Yes, that looks way better than the ‘original’ clip that I downloaded from Vimeo the first time round.

I can also confirm that Vimeo does not bugger around with the ‘original’ copy either – the download button now presents that much improved video file (and untouched).

So maybe there is your answer – if viewers want the best possible quality, they need to ‘download’ the clip instead. Frustratingly, Vimeo don’t quite serve these files quickly enough to watch them without buffering…

% Total % Received % Xferd Average Speed Time Time Time Current Dload Upload Total Spent Left Speed

100 358M 100 358M 0 0 2587k 0 0:02:22 0:02:22 -:-:— 1671k

It took 2:22 to download your 2:12 long clip. To watch it in real time, you have to pause it for about 30 seconds at the front end. This obviously isn’t practical for longer videos.

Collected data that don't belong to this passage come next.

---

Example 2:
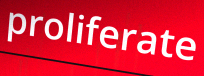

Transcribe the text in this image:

proliferate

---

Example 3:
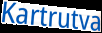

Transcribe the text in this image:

Kartrutva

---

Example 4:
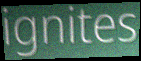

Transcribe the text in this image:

ignites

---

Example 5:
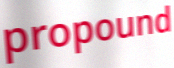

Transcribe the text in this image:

propoundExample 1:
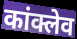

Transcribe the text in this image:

कांक्लेव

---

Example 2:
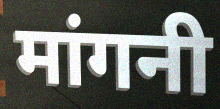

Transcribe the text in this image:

मांगनी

Davids test file came down quicker with his 25 second clip downloading in 15 seconds:-

% Total % Received % Xferd Average Speed Time Time Time Current Dload Upload Total Spent Left Speed

100 50.9M 100 50.9M 0 0 3406k 0 0:00:15 0:00:15 -:-:— 3508k

Your file definitely remained untouched by Vimeo though:-

MD5 (oban-landing-vimeo.mp4) = cbee44a76ff14fd2b231417fcd26a745
MD5 (oban-landing.mp4) = cbee44a76ff14fd2b231417fcd26a745

Steve

That’s really interesting, since I originally uploaded a 720P file, but later replaced it with a 1080P file (same bitrate), yet I did not change Vimeo’s playback size of 720P.

I also checked that Vegas’s “AVC” render codec is same as H264 which is what Vimeo wants.

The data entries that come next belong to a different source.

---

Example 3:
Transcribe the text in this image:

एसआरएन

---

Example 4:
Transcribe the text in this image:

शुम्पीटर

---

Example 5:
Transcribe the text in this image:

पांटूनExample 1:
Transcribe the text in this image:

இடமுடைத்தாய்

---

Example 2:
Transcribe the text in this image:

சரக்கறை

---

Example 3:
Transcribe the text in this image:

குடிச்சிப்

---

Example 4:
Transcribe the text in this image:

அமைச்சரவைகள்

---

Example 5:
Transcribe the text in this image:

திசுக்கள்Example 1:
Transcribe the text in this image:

So why is the new Vimeo-playback file better?

The render settings differed only in 720P v. 1080P. The bitrate was 12-50mbits/sec. I wonder what your media analyser app shows for the two files?

Administrator
Shoreham EGKA, United Kingdom

Lots of storage, lots of bandwidth, cheap. Pick two.

Andreas IOM

Peter wrote:

So why is the new Vimeo-playback file better?

Sorry, I wasn’t clear. I was referring to the quality of the ‘original’ file. Vimeo still does a nasty re-encode on the ‘playback’ version.

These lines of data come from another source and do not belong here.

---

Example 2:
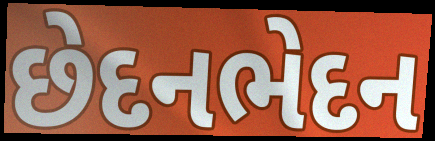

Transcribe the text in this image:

છેદનભેદન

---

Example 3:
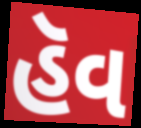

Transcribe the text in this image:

You should always upload the best possible quality file you can so as to avoid artefacts being caused by double-compression. They actually recommend that you upload Apple ProRes files… but good luck doing that with UK broadband infrastructure, and I’m not sure you can export those from Vegas anyway.

Last Edited by stevelup at 17 Aug 11:21

Peter wrote:

I wonder what your media analyser app shows for the two files?

I didn’t analyse anything – just checked that the two files were the same. This was to see if Vimeo was somehow butchering your original file. It isn’t, it’s only butchering the ‘playback’ ones.

The problem prior to your latest upload was that the originally uploaded file already had compression artefacts in it, which Vimeo then made even worse.

For a short clip, why don’t you try uploading something at an insanely high bitrate. Perhaps just the last 20 seconds of the Oban video as the runway texture really shows up problems.

I don’t have any original material above 25mbits/sec.

The camera can do 1080P at 50mbits/sec and I might try that sometime. It will do 100mbits/sec at 4k but only 30fps which then produces a rather poor video for stuff which is moving. Though most likely editing 4k in Vegas would produce a reasonable 1080P result. 4k to 4k is not much good because the lens correction process needs cropping which will need pixel replication unless rendering at a lower res.